==== RECORDED INFORMATION ====

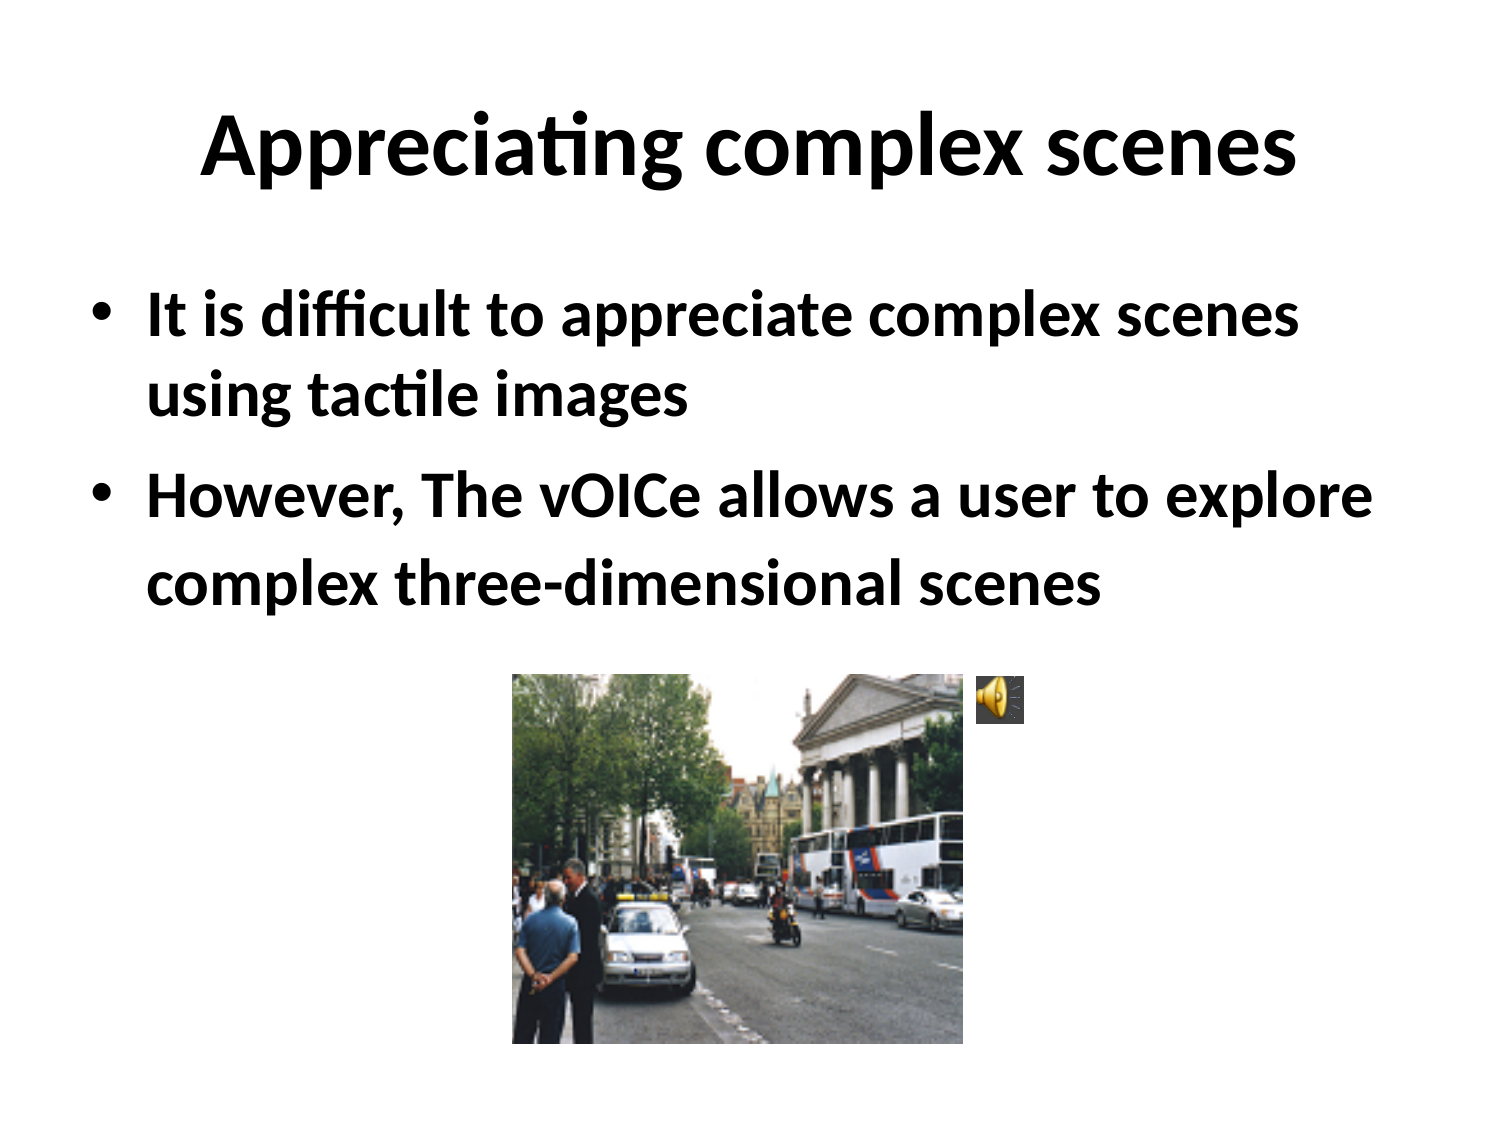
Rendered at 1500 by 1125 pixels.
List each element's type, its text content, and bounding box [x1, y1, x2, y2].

picture [512, 674, 963, 1044]
list It is difficult to appreciate complex scenes using tactile images However, The vOICe allows a user to explore complex three-dimensional scenes [74, 262, 1426, 688]
title Appreciating complex scenes [74, 44, 1426, 233]
picture [974, 674, 1026, 726]
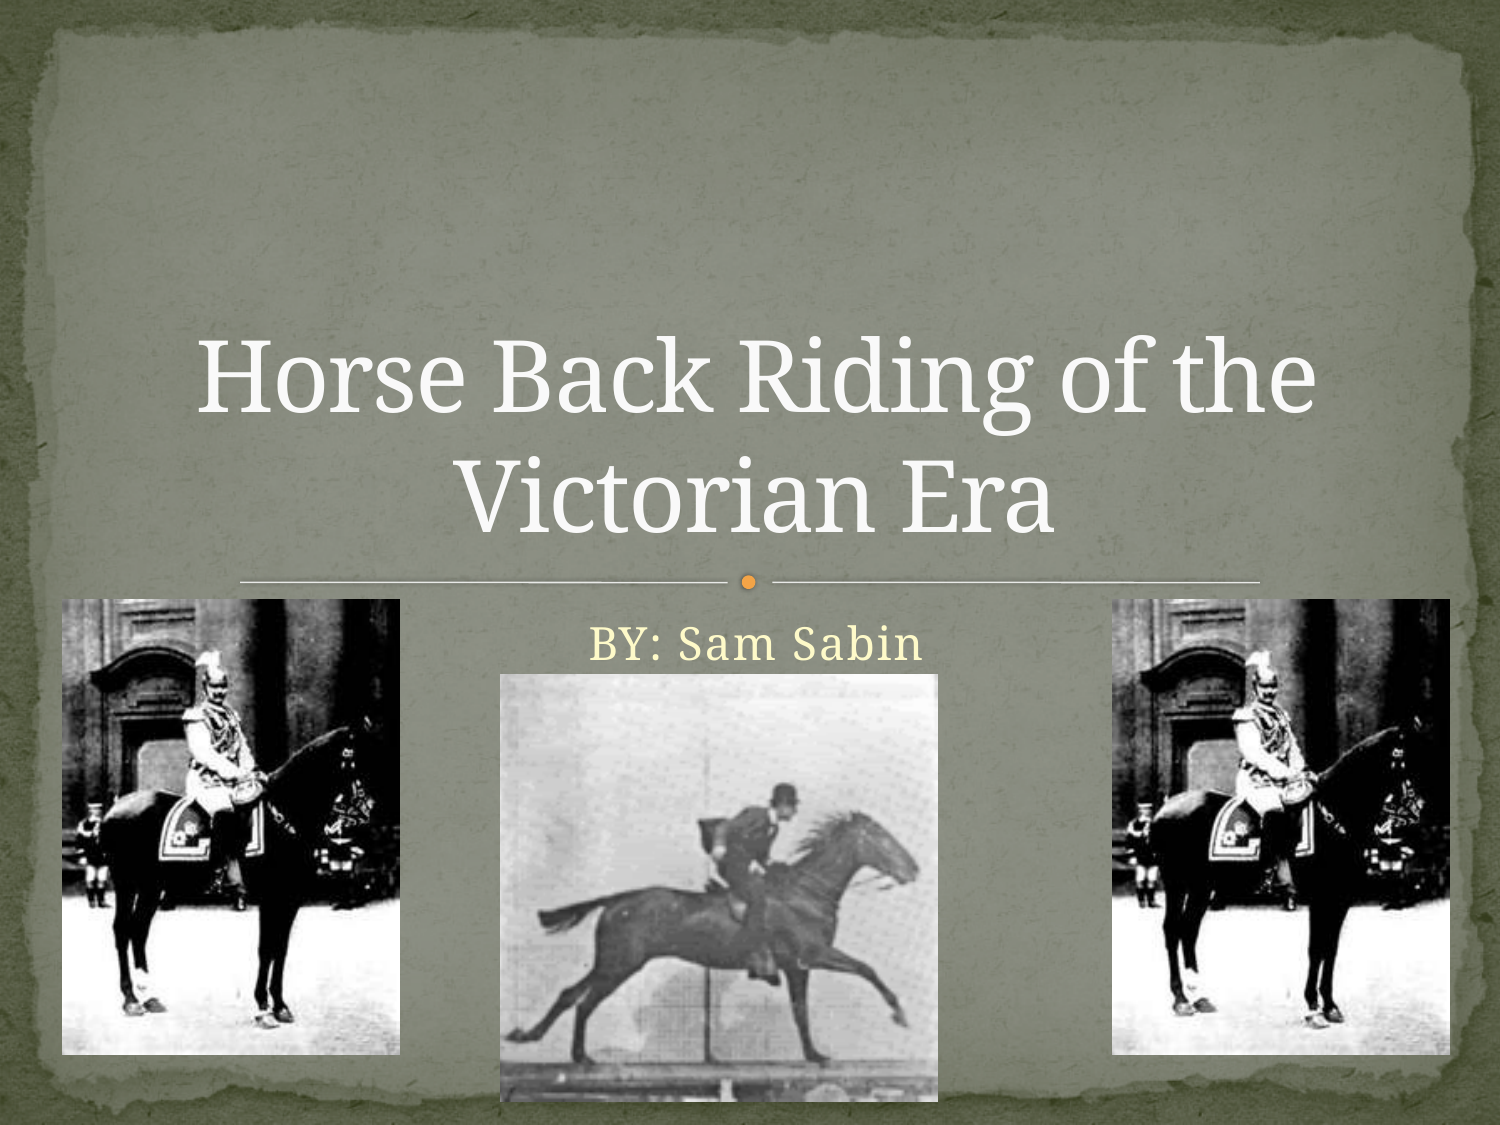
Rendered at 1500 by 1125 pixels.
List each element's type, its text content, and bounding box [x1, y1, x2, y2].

title Horse Back Riding of the Victorian Era [74, 235, 1438, 561]
picture [62, 599, 400, 1055]
picture [500, 674, 938, 1102]
subtitle BY: Sam Sabin [408, 606, 1102, 795]
picture [1112, 599, 1450, 1055]
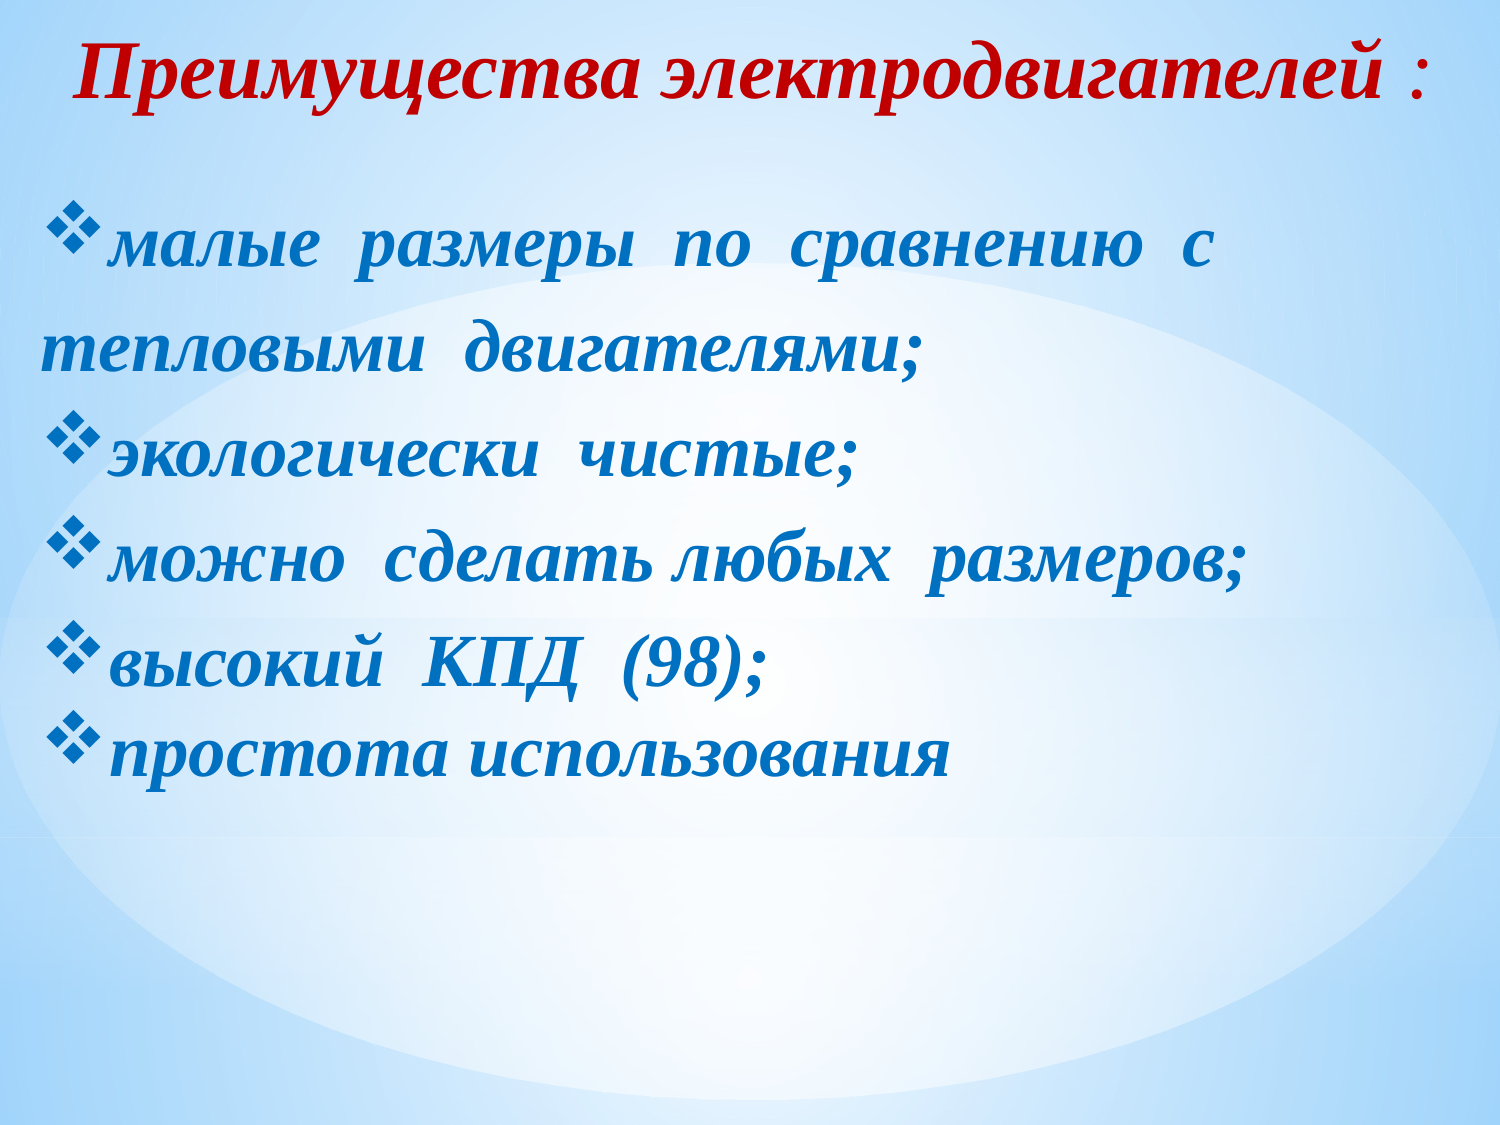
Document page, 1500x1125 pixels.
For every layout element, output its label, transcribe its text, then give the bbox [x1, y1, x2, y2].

list Преимущества электродвигателей : [0, 7, 1500, 1125]
text_box малые размеры по сравнению с тепловыми двигателями; экологически чистые; можно сделать любых размеров; высокий КПД (98); простота использования [26, 184, 1497, 800]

====

ASSIGNMENT
Repeat the listing above word for word and leave its images out.

ANSWER TO THE EXERCISE
Rendered at 1500 by 1125 pixels.
List each element's type, its text content, and bounding box [x1, y1, x2, y2].

picture [512, 674, 963, 1044]
list It is difficult to appreciate complex scenes using tactile images However, The vOICe allows a user to explore complex three-dimensional scenes [74, 262, 1426, 688]
title Appreciating complex scenes [74, 44, 1426, 233]
picture [974, 674, 1026, 726]
Rendered at 1500 by 1125 pixels.
List each element's type, its text content, and bounding box [x1, y1, x2, y2].

title Horse Back Riding of the Victorian Era [74, 235, 1438, 561]
picture [62, 599, 400, 1055]
picture [500, 674, 938, 1102]
subtitle BY: Sam Sabin [408, 606, 1102, 795]
picture [1112, 599, 1450, 1055]
Document page, 1500x1125 pixels.
For every layout element, output its label, transcribe its text, then give the bbox [x1, y1, x2, y2].

list Преимущества электродвигателей : [0, 7, 1500, 1125]
text_box малые размеры по сравнению с тепловыми двигателями; экологически чистые; можно сделать любых размеров; высокий КПД (98); простота использования [26, 184, 1497, 800]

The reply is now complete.